Are your characters completely fictional? Or do you base them off real people?

I’ve written an entire lecture around this tasty subject. (Author David Huddle also made a good essay about it, called “How Much of That Story is True?”) The short answer: most of my characters come from people I’ve known, dismembered, and sewn together using new combinations of disparate (and made-up) body parts and personality elements. They’re Frankensteins. And they generate their stories.

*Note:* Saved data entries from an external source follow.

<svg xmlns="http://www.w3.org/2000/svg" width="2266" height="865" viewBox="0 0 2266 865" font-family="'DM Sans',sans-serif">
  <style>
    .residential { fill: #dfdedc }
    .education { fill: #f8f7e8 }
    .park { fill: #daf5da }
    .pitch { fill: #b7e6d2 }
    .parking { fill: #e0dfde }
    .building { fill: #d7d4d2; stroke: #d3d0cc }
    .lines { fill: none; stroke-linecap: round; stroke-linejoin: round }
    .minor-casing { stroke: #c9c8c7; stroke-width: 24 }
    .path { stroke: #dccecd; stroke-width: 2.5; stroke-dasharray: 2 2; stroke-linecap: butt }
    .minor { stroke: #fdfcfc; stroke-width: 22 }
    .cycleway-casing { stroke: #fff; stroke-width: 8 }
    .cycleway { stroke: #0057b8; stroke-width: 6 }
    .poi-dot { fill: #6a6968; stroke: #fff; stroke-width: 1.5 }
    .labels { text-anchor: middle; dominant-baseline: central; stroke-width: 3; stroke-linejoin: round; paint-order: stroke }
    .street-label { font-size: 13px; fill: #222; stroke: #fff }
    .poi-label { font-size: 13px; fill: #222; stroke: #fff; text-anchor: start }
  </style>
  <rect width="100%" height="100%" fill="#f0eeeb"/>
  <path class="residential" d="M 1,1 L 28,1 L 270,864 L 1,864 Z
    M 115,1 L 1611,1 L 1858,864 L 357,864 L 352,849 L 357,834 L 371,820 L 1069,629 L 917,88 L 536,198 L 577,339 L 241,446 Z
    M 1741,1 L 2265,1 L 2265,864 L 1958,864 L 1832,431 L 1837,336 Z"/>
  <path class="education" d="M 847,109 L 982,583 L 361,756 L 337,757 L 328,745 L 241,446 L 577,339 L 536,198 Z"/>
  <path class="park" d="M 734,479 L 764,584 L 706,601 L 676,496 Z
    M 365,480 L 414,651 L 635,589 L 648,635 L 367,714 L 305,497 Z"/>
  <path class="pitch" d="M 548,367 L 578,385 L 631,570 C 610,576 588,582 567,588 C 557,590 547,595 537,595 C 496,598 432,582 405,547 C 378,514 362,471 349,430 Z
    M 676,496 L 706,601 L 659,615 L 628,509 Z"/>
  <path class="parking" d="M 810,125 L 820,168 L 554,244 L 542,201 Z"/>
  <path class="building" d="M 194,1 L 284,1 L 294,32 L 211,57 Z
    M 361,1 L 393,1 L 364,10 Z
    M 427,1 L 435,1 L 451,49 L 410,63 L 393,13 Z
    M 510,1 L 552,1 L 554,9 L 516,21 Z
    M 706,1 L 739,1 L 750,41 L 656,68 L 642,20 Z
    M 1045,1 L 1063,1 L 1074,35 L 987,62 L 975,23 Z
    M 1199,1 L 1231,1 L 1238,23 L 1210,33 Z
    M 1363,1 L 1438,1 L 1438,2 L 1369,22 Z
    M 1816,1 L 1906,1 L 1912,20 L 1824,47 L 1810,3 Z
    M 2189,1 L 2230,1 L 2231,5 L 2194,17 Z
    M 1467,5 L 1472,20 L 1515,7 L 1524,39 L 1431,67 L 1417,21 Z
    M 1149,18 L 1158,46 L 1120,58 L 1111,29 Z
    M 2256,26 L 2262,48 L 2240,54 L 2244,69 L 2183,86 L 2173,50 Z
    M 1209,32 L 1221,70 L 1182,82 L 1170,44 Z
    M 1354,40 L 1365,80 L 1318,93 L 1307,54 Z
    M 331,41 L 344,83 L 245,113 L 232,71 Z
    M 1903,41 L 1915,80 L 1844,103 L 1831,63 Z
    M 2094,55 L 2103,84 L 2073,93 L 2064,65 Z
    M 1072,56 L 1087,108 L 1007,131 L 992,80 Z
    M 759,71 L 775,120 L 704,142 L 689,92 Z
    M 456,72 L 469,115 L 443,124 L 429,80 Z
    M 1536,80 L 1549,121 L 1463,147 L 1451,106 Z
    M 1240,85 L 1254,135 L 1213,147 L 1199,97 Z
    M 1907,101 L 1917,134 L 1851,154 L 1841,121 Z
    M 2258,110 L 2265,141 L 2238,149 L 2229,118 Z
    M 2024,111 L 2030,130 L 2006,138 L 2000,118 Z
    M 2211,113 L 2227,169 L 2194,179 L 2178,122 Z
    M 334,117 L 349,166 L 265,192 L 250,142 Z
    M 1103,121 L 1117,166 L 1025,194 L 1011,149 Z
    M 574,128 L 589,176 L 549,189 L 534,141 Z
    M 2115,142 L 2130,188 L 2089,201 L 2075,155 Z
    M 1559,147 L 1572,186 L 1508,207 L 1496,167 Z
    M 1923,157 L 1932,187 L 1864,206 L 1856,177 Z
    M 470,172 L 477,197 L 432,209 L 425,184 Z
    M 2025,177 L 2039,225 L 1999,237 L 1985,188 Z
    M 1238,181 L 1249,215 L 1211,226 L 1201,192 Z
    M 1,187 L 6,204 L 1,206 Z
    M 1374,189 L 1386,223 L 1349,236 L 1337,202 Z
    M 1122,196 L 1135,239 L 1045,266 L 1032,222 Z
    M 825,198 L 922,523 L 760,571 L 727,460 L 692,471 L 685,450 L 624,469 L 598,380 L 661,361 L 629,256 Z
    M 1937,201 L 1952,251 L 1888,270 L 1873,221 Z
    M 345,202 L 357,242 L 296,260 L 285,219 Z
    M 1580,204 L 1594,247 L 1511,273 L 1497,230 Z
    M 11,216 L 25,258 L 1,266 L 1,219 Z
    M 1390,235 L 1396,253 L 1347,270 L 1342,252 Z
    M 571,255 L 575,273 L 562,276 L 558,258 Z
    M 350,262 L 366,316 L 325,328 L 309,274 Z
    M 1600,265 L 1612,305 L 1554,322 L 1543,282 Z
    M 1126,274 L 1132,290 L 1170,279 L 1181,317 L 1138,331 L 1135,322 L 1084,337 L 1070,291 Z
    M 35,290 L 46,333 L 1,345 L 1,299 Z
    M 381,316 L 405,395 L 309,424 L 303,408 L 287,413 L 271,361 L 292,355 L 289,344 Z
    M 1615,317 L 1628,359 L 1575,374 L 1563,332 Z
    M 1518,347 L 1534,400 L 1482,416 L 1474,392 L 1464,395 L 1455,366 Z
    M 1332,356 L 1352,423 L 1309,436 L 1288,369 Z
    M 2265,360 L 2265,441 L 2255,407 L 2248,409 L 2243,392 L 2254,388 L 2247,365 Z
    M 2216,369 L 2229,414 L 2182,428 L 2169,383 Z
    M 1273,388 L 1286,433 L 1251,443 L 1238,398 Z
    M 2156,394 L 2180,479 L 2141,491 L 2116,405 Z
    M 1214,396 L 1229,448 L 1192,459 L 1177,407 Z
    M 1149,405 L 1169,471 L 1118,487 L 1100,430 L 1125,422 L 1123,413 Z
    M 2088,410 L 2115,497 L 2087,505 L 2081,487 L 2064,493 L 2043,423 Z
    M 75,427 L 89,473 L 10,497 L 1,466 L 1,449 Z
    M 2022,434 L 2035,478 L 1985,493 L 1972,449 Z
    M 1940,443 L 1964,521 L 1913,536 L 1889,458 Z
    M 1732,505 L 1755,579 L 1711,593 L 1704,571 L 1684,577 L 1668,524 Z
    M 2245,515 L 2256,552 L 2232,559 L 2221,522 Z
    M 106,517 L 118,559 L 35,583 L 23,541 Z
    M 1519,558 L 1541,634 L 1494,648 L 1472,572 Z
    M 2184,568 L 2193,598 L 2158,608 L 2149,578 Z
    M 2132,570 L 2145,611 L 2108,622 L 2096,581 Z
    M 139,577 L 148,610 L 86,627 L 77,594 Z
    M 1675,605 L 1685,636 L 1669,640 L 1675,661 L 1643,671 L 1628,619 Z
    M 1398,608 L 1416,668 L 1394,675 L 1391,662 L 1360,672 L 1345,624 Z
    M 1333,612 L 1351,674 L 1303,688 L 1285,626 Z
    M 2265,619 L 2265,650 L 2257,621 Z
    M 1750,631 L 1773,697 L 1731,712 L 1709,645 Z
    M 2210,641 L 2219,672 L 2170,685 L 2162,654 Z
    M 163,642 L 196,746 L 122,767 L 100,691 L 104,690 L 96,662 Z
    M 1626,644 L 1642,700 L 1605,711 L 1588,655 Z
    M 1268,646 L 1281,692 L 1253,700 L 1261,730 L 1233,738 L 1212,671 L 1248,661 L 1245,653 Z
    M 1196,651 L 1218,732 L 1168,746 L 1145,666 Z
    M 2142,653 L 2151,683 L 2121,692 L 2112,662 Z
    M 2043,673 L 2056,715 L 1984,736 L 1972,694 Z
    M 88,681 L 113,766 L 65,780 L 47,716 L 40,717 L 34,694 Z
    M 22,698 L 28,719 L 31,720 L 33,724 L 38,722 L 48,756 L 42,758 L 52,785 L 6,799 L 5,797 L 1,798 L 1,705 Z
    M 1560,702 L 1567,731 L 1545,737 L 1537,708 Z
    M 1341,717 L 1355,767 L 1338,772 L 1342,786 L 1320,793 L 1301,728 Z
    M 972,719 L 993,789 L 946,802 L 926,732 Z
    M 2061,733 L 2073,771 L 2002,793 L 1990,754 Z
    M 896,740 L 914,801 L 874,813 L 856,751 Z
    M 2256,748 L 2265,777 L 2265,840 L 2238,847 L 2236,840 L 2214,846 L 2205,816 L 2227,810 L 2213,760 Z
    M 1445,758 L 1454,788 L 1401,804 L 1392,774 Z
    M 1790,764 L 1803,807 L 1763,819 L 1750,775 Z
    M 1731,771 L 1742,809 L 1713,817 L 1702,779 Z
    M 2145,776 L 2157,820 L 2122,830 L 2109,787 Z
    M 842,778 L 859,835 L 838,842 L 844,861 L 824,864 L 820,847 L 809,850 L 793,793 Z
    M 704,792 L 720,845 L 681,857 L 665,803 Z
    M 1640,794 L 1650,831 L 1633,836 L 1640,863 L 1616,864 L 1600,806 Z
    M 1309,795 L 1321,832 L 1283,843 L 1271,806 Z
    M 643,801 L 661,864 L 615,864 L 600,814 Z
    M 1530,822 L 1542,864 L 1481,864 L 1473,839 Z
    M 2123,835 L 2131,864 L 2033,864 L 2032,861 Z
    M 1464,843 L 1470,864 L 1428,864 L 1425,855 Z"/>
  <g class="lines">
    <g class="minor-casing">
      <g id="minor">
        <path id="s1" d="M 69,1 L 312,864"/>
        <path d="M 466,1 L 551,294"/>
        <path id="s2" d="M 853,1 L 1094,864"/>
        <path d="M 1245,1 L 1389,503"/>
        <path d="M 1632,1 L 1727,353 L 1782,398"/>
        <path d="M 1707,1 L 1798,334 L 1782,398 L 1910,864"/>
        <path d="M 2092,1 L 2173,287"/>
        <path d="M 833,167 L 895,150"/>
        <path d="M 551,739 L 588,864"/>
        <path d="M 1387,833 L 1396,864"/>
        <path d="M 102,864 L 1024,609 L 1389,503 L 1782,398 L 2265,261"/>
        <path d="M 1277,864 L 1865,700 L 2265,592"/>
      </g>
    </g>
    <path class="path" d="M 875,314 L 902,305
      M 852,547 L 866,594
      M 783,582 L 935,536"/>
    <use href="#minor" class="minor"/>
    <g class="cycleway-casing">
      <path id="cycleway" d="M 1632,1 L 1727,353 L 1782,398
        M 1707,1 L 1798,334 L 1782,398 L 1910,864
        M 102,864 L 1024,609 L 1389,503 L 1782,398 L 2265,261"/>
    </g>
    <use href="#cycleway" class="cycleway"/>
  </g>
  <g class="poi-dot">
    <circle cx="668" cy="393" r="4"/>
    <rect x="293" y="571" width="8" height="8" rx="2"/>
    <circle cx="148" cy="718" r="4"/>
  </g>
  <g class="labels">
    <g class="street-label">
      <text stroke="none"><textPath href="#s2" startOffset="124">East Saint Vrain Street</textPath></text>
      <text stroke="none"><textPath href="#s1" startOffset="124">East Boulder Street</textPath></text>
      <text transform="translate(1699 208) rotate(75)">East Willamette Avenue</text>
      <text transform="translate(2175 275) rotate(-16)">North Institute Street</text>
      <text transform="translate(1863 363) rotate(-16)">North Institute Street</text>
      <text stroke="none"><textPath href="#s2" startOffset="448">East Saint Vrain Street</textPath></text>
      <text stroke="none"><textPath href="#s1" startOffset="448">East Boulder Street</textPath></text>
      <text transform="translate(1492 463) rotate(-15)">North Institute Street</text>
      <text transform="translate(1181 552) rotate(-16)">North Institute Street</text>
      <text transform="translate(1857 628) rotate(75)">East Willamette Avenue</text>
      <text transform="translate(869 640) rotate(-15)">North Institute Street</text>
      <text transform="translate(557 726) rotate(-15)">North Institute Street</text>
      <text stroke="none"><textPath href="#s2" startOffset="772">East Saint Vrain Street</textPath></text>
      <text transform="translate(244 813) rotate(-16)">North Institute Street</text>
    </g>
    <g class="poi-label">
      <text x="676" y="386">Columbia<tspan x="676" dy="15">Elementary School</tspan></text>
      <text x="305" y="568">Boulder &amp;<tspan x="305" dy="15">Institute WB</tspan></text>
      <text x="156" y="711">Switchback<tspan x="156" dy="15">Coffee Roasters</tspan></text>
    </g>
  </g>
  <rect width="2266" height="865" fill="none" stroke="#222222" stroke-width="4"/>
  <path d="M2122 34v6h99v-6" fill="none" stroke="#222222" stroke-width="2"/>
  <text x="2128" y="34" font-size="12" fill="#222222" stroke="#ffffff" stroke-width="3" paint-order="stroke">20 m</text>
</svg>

Hemingway said this: From things that have happened and from all things that you know and all those you cannot know, you make something through your invention that is not a representation but a whole new thing truer than anything true and alive, and you make it alive, and if you make it well enough, you give it immortality. That is why you write and for no other reason.”

What advice would you give young writers?

Be driven. Protect your health by every available means, so that you can stay driven.

What is the best writing advice you’ve ever received?

“Wear your heart on your sleeve, Joan, but not your writing.” In other words: do not give the game away. Don’t talk about work too much or explain it to death.

What one word describes you?


How many words do you write each day?

It doesn’t matter. Whether it is 50 or 1000, just getting some words down is the thing.

Are you an outliner or a seat-of-the-pants writer?

A famous author described the writing process as something like driving at night: only able to see the portion of road right in front of the car headlights. That’s how I do it. This is perhaps its greatest sustaining thrill: discovery. Often I’ve no idea where I am going or what will happen—or I have a vague idea, which gets fleshed out in a series of many passes.

When are you the most productive? 

Mornings are magic, whenever possible. But I’ll also squeeze the writing in absolutely whenever I can. You have to be a creative thief of time.

What do you do to recharge your creative batteries?

Exercise. Workouts, swimming, bicycling, hikes. It’s the new booze, I think. And reading, of course. Reading is food.

Do you let anyone read your WIP? Or do you keep it a secret?

At first, no one. When I feel it’s as ready as it can ever be I give it to one person, my dearest friend, who is also a writer and teacher, who has a superb eye and reading ear, and who’ll suggest any problems to me in a way that I know will not chop off my hands, will not traumatize me. Then I show it to my husband, who’s usually incredibly kind. Then, after I’ve made adjustments and revisions, out it goes into the world, looking for a home.

What are you working on now?

I’m happily working on a new novel, but cannot say more about that, because of the Silence, Exile and Cunning law cited above. Meantime, I’m offering both a novel and essay collection out there, awaiting news. The essay collection’s about the writing life, so although I can’t yet say more about it, I hope your readers will look for it when it appears! I also write occasional personal essays and regularly review literary fiction for the San Francisco Chronicle Book Review. And I haunt the library!